Iframely embeds in React Native

If your build a mobile app using React Native, we suggest wrapping HTML codes you get from Iframely APIs for rich media embeds into a self-adjusting WebView.

You don’t need a separate component if you already serve your entire article’s content in a WebView. The HTML codes will work just fine with the rest of your HTML content. This guide is for apps that want to render rich media embeds separately.

We took inspiration for the approach from Facebook Instant Articles and their op-interactive component.

  • You first get HTML embed codes from our oEmbed or Iframely API endpoints.
  • Then you put those HTML codes as the source property of WebView component of React Native framework.
  • Plus, inject a simple JavaScript that sends a message to the parent to change the height of the WebView once the embed codes unfurl themselves.

The tricky part is to set up the initial WebView sizing correctly to avoid flicks of the rest of your content as embed codes expand. The other potential issue is to accurately detect when the rich media inside the WebView changed its sizes.

Please make API calls with &ssl=1 to avoid Iframely’s default protocol-less // embed codes. The protocol of your WebView is likely file://.

Suggested component

Here’s a working component that you can copy and expand as required:

You can see that Iframely’s HTML embed code provides initial media sizing. The resizes triggers go via window messaging.

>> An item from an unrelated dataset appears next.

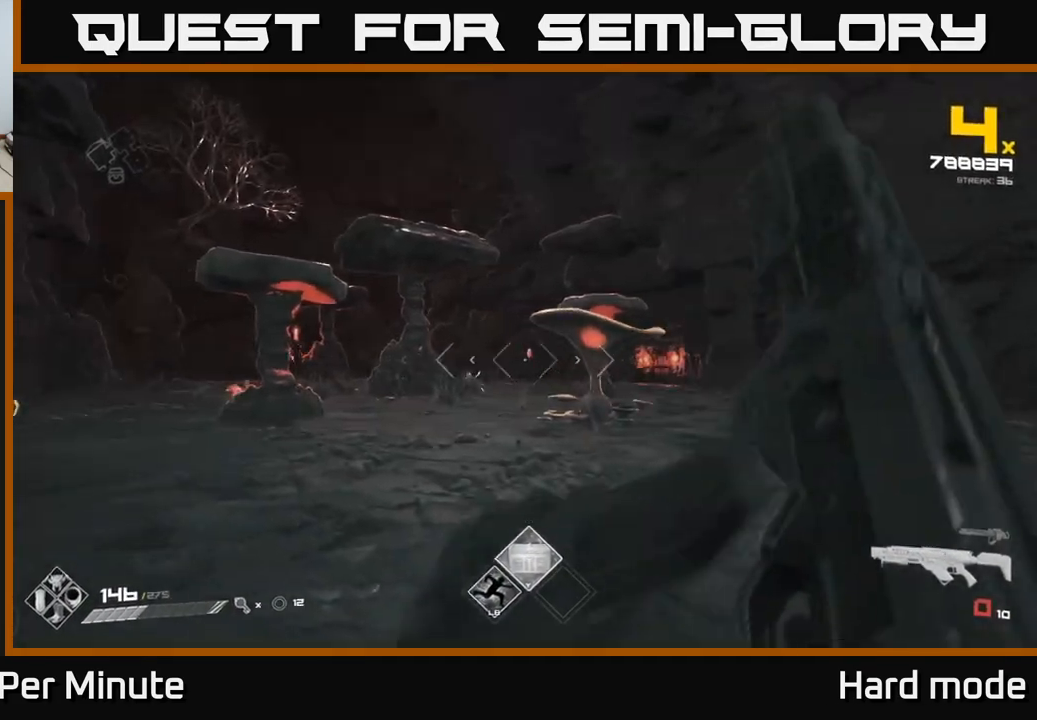
{"buttons": [], "left_stick": "center", "right_stick": "center", "events": [[50, "R1", "up"], [100, "right_stick", "left"], [283, "right_stick", "center"], [317, "R1", "down"], [433, "R1", "up"]]}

The gist requires React Native 0.57. Before the 0.57 release, window messaging wasn’t reliable. If you need to support earlier versions, you may use this lib for messages instead.

First of all, make sure you turn SSL on in your API settings or via &ssl=1 parameter. It avoids our protocol-less //… embed codes, which may translate into file:// in your WebView and fail.

The above approach for React Native component will work with any HTML codes returned by Iframely otherwise. You may use any query-string or API options.

However, we recommend using APIs with at least &omit_script=1, or even with &iframe=1, so that you get Iframely-hosted iFrames for all script-based embeds such as Twitter, Instagram, Facebook etc. You can also achieve the same with your API settings.

Omitting scripts will kick in our “predictive-height” mechanism, and there will be minimal layout shift and friction while rich media renders.

Additionally, with Iframely iFrames, there will be more reliable detection that content inside an iFrame changes its size as iFrames will raise such messages.